Quantitative tightening (QT) is the reverse of quantitative easing (QE). After years of large-scale asset purchases that swelled central-bank balance sheets, QT is the process by which a central bank reduces its holdings of government bonds, mortgage-backed securities, or other assets. This is typically done either passively, by allowing securities to roll off the balance sheet as they mature without reinvestment, or actively, by selling assets outright into the market.
The mechanism works through several channels. Shrinking the balance sheet drains reserves from the commercial banking system, can put upward pressure on longer-term yields, and signals a tighter overall policy stance that complements increases in the policy interest rate.

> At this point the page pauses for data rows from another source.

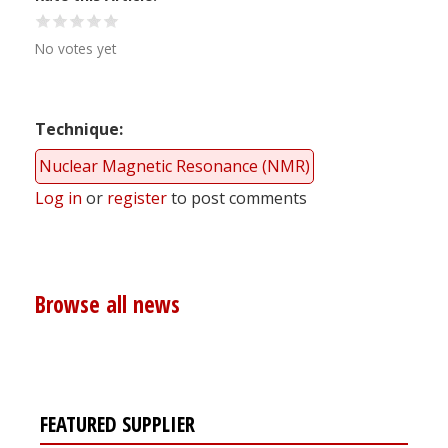
No votes yet
Technique
Nuclear Magnetic Resonance (NMR)
Log in
or
register
to post comments
Browse all news
FEATURED SUPPLIER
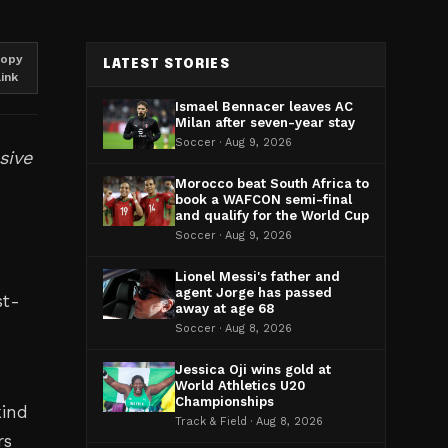
opy
LATEST STORIES
link
Ismael Bennacer leaves AC
Milan after seven-year stay
Soccer · Aug 9, 2026
sive
Morocco beat South Africa to
book a WAFCON semi-final
and qualify for the World Cup
Soccer · Aug 9, 2026
Lionel Messi's father and
agent Jorge has passed
st-
away at age 68
Soccer · Aug 8, 2026
Jessica Oji wins gold at
World Athletics U20
Championships
kind
Track & Field · Aug 8, 2026
rs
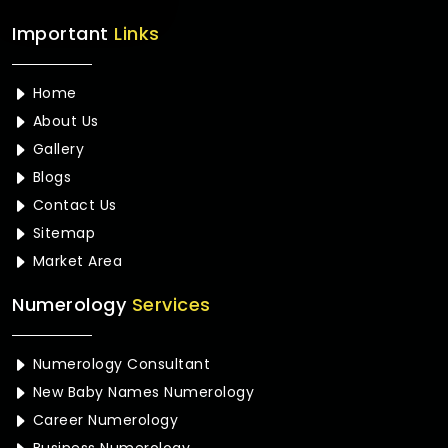
Important
Links
Home
About Us
Gallery
Blogs
Contact Us
Sitemap
Market Area
Numerology
Services
Numerology Consultant
New Baby Names Numerology
Career Numerology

In principle, QT helps unwind the accommodative conditions created during crises such as the 2008 global financial crisis and the COVID-19 pandemic, when central banks expanded balance sheets to historic levels.
QT carries notable risks. Because the relationship between reserve levels, money-market rates, and financial stability is not precisely known, central banks have sometimes had to halt or reverse the process. The clearest example is the September 2019 US repo market spike, when overnight rates jumped sharply and the Federal Reserve ended its earlier balance-sheet runoff and resumed reserve-providing operations. The Fed launched a renewed QT program in 2022 alongside its rate-hiking cycle, capping monthly runoff of Treasuries and agency MBS, and later slowed the pace in 2024. The European Central Bank began shrinking its Asset Purchase Programme holdings from 2023, and the Bank of England has conducted active gilt sales since 2022.
For policy analysts, key variables to watch include the pace of runoff, the composition of assets being reduced, the level of bank reserves relative to demand, and stress indicators in short-term funding markets such as repo spreads and the Secured Overnight Financing Rate (SOFR).
Example
In June 2022, the US Federal Reserve began quantitative tightening by allowing up to $47.5 billion in Treasuries and agency MBS to roll off its balance sheet each month, rising to $95 billion by September 2022.
Frequently asked questions
Rate hikes change the price of short-term money directly, while QT works through quantities—reducing reserves and bond holdings—affecting longer-term yields and financial conditions. Central banks often use both tools together.